Former Deschutes County prosecutor and retired Clatsop County DA Josh Marquis said the governor misspoke in her announcement, when it came to Guzek’s case, which he personally retried each time.

“I wish she could give him ‘true life’ (without parole), as the (exhibit attached to her executive order) claims, but she cannot,” he told NewsChannel 21.

Marquis said Senate Bill 1013, passed in 2019, narrowed what crimes qualify as aggravated murder — and said that law change “already took Guzek off death row, and the only question is when his parole hearing will be.”

He pointed to last year’s Oregon Supreme Court ruling that struck down one inmate’s death sentence and which experts said could eliminate the death sentence for all inmates facing the penalty.

In Brown’s first news conference after becoming governor in 2015, she announced she would continue the death penalty moratorium imposed by her predecessor, former Gov. John Kitzhaber.

So far, 17 people have been executed in the U.S. in 2022, all by lethal injection and all in Texas, Oklahoma, Arizona, Missouri and Alabama, according to the Death Penalty Information Center.

Like Oregon, some other states are moving away from the death penalty.

In California, Democratic Gov. Gavin Newsom imposed a moratorium on executions in 2019 and shut down the state’s execution chamber at San Quentin. A year ago, he moved to dismantle America’s largest death row by moving all condemned inmates to other prisons within two years.

In Oregon, Brown is known for exercising her authority to grant clemency.

During the coronavirus pandemic, Brown granted clemency to nearly 1,000 people convicted of crimes. Two district attorneys, along with family members of crime victims, sued the governor and other state officials to stop the clemency actions.
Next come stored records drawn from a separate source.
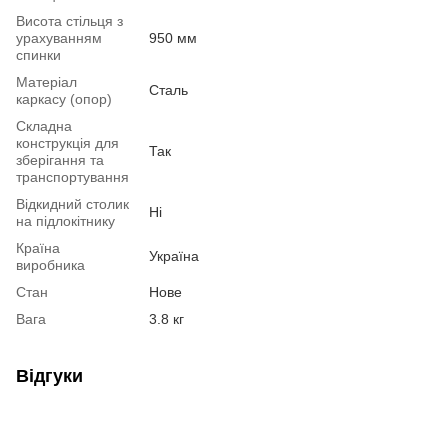
Висота стільця з
урахуванням
950 мм
спинки
Матеріал
Сталь
каркасу (опор)
Складна
конструкція для
Так
зберігання та
транспортування
Відкидний столик
Ні
на підлокітнику
Країна
Україна
виробника
Стан
Нове
Вага
3.8 кг
Відгуки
But the Oregon Court of Appeals ruled in August that she acted within her authority.

The prosecutors, in particular, objected to Brown’s decision to allow 73 people convicted of murder, assault, rape and manslaughter while they were younger than 18 to apply for early release.

The Oregon Department of Corrections announced in May 2020 it was phasing out its death row and reassigning those inmates to other special housing units or general population units at the state penitentiary in Salem and other state prisons.

Oregon voters reinstated the death penalty by popular vote in 1978, 14 years after they abolished it. The Oregon Supreme Court declared it unconstitutional in 1981 and Oregon voters reinstated it in 1984, according to the Death Penalty Information Center.

A list of inmates with death sentences provided by the governor’s office had 17 names.

But the state Department of Corrections’ website lists 21 names. One of those prisoners, however, had his death sentence overturned by the Oregon Supreme Court in 2021 because the crime he committed was no longer eligible for the death penalty under a 2019 law.

Officials in the governor’s office and the corrections department did not immediately respond to an attempt to reconcile the lists.